■ Records drawn from a dataset:
--- START ---

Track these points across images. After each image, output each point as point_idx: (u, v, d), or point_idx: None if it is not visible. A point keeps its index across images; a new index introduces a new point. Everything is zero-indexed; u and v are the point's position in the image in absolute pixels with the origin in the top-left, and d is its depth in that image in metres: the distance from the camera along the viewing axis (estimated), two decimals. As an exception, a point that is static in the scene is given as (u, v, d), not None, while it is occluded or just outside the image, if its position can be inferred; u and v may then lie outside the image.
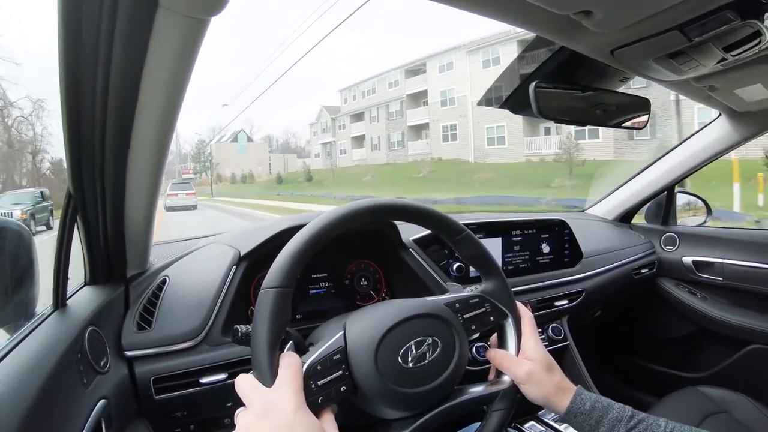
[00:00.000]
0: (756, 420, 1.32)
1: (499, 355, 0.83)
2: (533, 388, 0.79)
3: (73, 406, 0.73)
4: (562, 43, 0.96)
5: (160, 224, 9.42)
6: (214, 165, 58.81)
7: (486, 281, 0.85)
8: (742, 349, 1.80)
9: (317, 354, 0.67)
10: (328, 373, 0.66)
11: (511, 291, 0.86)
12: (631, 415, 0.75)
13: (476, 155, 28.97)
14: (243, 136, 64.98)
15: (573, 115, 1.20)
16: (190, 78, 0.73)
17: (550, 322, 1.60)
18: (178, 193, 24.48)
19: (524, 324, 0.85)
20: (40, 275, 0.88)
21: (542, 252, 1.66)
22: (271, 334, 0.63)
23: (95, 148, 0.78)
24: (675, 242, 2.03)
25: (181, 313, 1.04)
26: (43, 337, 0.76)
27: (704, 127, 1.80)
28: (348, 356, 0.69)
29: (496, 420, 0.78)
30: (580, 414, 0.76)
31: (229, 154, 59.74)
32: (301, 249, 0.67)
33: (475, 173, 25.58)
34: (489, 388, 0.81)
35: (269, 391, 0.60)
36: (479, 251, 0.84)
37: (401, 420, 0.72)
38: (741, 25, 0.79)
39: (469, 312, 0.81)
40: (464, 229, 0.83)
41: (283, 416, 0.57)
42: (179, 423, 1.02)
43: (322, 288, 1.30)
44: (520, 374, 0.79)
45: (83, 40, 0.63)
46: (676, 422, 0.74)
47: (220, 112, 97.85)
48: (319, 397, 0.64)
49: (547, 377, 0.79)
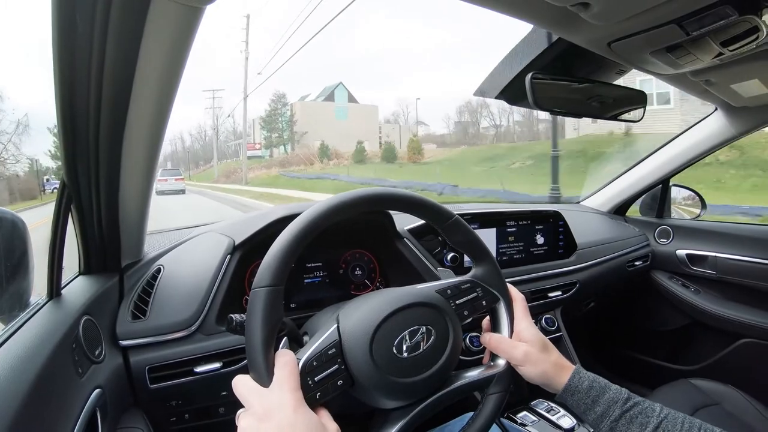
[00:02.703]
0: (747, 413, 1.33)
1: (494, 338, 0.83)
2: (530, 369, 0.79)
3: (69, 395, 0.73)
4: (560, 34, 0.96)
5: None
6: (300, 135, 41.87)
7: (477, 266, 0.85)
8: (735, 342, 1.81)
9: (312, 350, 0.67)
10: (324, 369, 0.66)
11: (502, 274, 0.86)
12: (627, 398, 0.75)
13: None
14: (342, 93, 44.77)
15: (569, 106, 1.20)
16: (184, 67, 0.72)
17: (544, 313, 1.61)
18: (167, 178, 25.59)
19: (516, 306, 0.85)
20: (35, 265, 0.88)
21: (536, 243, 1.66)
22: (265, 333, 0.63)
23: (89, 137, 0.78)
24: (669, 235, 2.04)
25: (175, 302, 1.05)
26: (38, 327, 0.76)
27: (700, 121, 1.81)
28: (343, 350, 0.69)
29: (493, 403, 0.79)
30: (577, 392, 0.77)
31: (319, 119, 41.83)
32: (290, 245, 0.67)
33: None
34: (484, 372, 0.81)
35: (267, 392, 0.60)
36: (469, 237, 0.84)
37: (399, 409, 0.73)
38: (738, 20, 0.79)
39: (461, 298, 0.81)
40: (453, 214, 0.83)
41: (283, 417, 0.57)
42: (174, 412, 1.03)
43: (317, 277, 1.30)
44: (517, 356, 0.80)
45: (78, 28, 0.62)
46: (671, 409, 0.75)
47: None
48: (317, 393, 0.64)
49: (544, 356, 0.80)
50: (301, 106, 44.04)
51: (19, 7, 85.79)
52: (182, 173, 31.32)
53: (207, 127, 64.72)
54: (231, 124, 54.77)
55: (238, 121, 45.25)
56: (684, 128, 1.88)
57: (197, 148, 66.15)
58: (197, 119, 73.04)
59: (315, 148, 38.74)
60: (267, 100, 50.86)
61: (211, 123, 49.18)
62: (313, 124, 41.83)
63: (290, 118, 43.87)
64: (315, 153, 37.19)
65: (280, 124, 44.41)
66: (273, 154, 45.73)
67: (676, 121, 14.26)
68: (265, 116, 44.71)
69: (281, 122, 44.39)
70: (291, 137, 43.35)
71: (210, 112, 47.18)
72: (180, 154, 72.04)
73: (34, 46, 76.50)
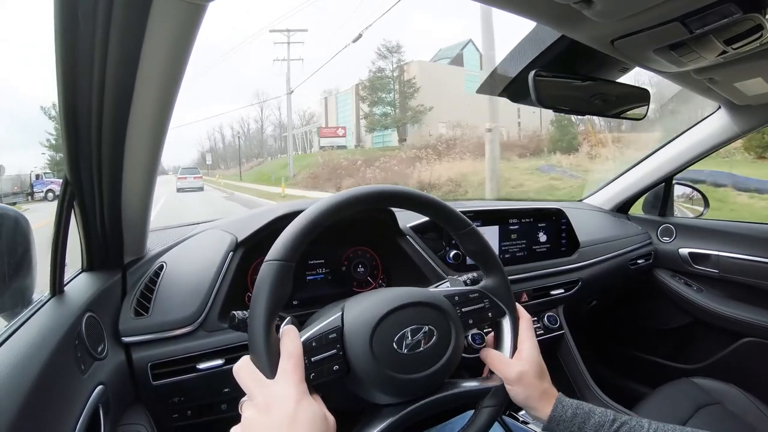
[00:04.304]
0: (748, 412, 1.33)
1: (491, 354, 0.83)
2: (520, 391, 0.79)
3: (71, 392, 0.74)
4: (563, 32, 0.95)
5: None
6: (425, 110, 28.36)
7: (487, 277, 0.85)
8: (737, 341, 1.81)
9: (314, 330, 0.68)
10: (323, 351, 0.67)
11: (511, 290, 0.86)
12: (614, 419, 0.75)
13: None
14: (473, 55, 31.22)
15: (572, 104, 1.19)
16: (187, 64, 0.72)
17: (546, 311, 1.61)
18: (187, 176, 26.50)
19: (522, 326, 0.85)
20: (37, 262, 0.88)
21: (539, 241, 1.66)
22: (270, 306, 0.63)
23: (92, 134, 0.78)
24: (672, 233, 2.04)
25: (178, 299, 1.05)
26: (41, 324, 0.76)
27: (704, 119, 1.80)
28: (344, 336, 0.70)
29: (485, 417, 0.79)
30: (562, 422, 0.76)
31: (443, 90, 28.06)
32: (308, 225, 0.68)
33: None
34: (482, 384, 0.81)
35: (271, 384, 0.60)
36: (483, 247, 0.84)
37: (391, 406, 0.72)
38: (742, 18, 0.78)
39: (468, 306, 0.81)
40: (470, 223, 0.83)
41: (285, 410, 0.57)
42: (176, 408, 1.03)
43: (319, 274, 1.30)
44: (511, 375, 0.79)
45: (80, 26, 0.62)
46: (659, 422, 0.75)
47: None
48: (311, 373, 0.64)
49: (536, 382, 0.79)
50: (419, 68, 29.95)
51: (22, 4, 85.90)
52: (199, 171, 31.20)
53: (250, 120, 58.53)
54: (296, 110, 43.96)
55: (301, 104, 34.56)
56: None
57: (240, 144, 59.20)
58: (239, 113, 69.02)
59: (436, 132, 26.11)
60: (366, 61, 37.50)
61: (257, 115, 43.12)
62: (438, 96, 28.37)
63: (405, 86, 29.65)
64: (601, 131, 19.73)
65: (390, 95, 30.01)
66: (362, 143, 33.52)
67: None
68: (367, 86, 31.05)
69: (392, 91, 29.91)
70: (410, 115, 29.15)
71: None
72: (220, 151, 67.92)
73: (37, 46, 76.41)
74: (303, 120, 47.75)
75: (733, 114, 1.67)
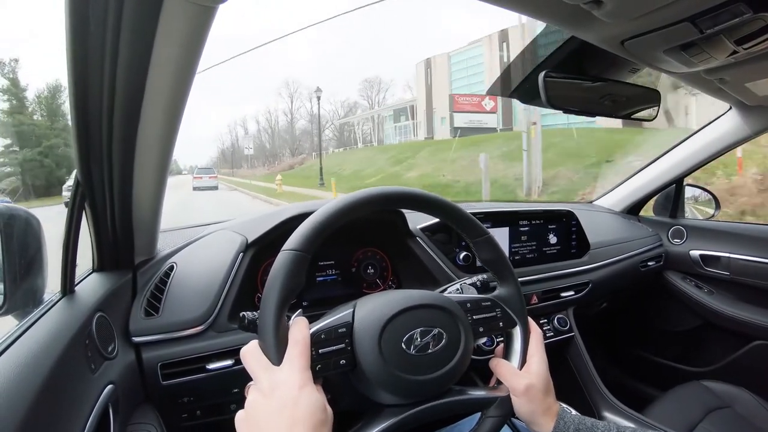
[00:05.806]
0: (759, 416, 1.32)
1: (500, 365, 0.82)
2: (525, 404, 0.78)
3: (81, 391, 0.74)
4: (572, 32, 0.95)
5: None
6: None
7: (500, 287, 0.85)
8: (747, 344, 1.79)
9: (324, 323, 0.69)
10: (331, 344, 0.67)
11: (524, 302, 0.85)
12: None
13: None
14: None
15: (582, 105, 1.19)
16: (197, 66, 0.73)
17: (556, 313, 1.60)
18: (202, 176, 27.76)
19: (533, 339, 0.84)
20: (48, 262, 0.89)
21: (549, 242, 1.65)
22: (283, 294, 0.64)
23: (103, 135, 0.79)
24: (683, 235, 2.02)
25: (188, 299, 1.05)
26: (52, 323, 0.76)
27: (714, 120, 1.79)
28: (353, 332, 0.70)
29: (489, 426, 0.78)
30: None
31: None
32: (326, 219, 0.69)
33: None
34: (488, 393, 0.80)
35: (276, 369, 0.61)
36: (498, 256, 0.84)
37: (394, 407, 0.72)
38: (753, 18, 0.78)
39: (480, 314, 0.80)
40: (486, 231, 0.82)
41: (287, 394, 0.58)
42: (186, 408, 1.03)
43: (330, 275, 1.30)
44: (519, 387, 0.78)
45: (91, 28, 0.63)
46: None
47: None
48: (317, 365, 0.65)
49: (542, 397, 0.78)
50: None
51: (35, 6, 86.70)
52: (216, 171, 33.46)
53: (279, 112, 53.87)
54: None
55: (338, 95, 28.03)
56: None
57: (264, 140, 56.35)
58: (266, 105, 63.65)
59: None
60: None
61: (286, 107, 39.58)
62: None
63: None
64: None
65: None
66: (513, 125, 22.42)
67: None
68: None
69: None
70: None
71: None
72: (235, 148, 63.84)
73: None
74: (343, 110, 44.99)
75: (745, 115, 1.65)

--- END ---

■ What the exercise asks: Quote the data above from the line containing "19: (524, 324, 0.85)" to the line containing "47: (220, 112, 97.85)", inclusive, and stop.

■ Output below:
19: (524, 324, 0.85)
20: (40, 275, 0.88)
21: (542, 252, 1.66)
22: (271, 334, 0.63)
23: (95, 148, 0.78)
24: (675, 242, 2.03)
25: (181, 313, 1.04)
26: (43, 337, 0.76)
27: (704, 127, 1.80)
28: (348, 356, 0.69)
29: (496, 420, 0.78)
30: (580, 414, 0.76)
31: (229, 154, 59.74)
32: (301, 249, 0.67)
33: (475, 173, 25.58)
34: (489, 388, 0.81)
35: (269, 391, 0.60)
36: (479, 251, 0.84)
37: (401, 420, 0.72)
38: (741, 25, 0.79)
39: (469, 312, 0.81)
40: (464, 229, 0.83)
41: (283, 416, 0.57)
42: (179, 423, 1.02)
43: (322, 288, 1.30)
44: (520, 374, 0.79)
45: (83, 40, 0.63)
46: (676, 422, 0.74)
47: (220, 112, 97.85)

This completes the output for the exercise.